Voor Van Zeeland kwam zijn benoeming tot formateur waarschijnlijk niet als een verrassing aan. Hij rekende er al langer op vroeg of laat de kans te krijgen een regering te kunnen vormen. In de herfst van 1934 immers had hij zich aan het werk gezet om een regeringsprogramma op te stellen, dit in samenwerking met Hendrik de Man, de vader van het socialistische Plan van de Arbeid. De Man was een socialist van de nieuwe lijn. Hij verwierp klassenstrijd en verbond het socialisme hecht met het humanisme. Hij distantieerde zich van het klassieke marxisme, waarbij hij echter wel op tegenstand stootte binnen de eigen partij. In zijn samenwerking met de Man was het er Van Zeeland om te doen een compromis te bewerkstelligen tussen het socialistische planisme en de liberalere opvattingen van de Leuvense School. Over de manier waarop het economisch herstel moest worden nagestreefd bereikten beide mannen algauw een consensus. In dit verband achtten zij een devaluatie onontkoombaar. Op het structurele vlak traden echter grote verschilpunten aan de orde, vooral m.b.t. de rol van de staat in het economisch leven. De Man had in gedachten voor de overheid een erg grote rol weggelegd, terwijl Van Zeeland haar enkel een corrigerende functie wou toekennen. Ze besloten echter dit vraagstuk voorlopig opzij te schuiven en zich eerst toe te leggen op de meest dringende conjuncturele maatregelen voor het economisch herstel[197].

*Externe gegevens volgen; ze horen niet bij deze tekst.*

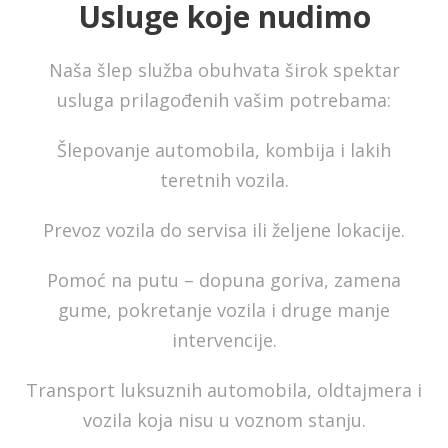
Usluge koje nudimo
Naša šlep služba obuhvata širok spektar
usluga prilagođenih vašim potrebama:
Šlepovanje automobila, kombija i lakih
teretnih vozila.
Prevoz vozila do servisa ili željene lokacije.
Pomoć na putu – dopuna goriva, zamena
gume, pokretanje vozila i druge manje
intervencije.
Transport luksuznih automobila, oldtajmera i
vozila koja nisu u voznom stanju.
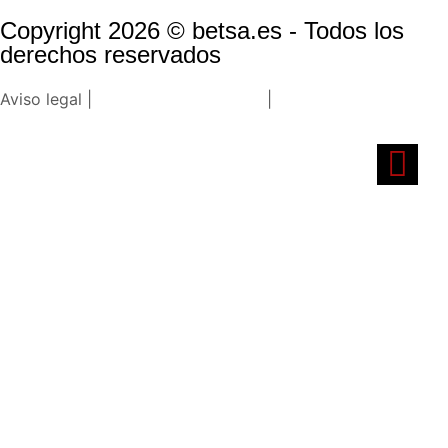
Copyright 2026 © betsa.es - Todos los
derechos reservados
Aviso legal |
Política de privacidad
|
Política de cookies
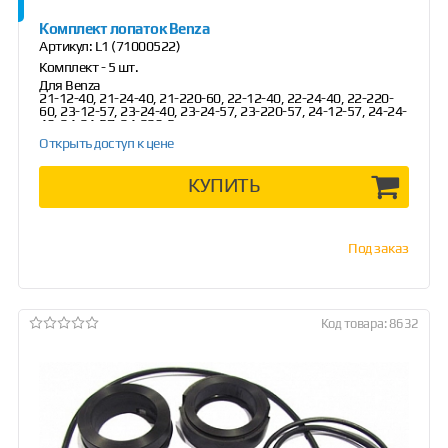
Комплект лопаток Benza
Артикул:
L1 (71000522)
Комплект - 5 шт.
Для Benza
21-12-40, 21-24-40, 21-220-60, 22-12-40, 22-24-40, 22-220-
60, 23-12-57, 23-24-40, 23-24-57, 23-220-57, 24-12-57, 24-24-
40, 24-24-57, 24-220-5...
Открыть доступ к цене
КУПИТЬ
Под заказ
Код товара: 8632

Aldus trok Van Zeeland naar de onderhandelingstafel (met als doel de vorming van een tripartiete) met een uitgewerkt herstelprogramma dat stoelde op een devaluatie[198]. Hij was erg optimistisch gestemd. Van Zeelands manier van onderhandelen was verre van conventioneel. Zo had geen enkele consultatie plaats van de liberale en katholieke partijbesturen. De door hem geraadpleegde liberale en katholieke personaliteiten onderhielden geen contacten met hun parlementaire groepen of partijbesturen. Enkel het bureau van de Belgische Werkliedenpartij werd wel officieel benaderd, dit via het raadplegen van enkele harer leden.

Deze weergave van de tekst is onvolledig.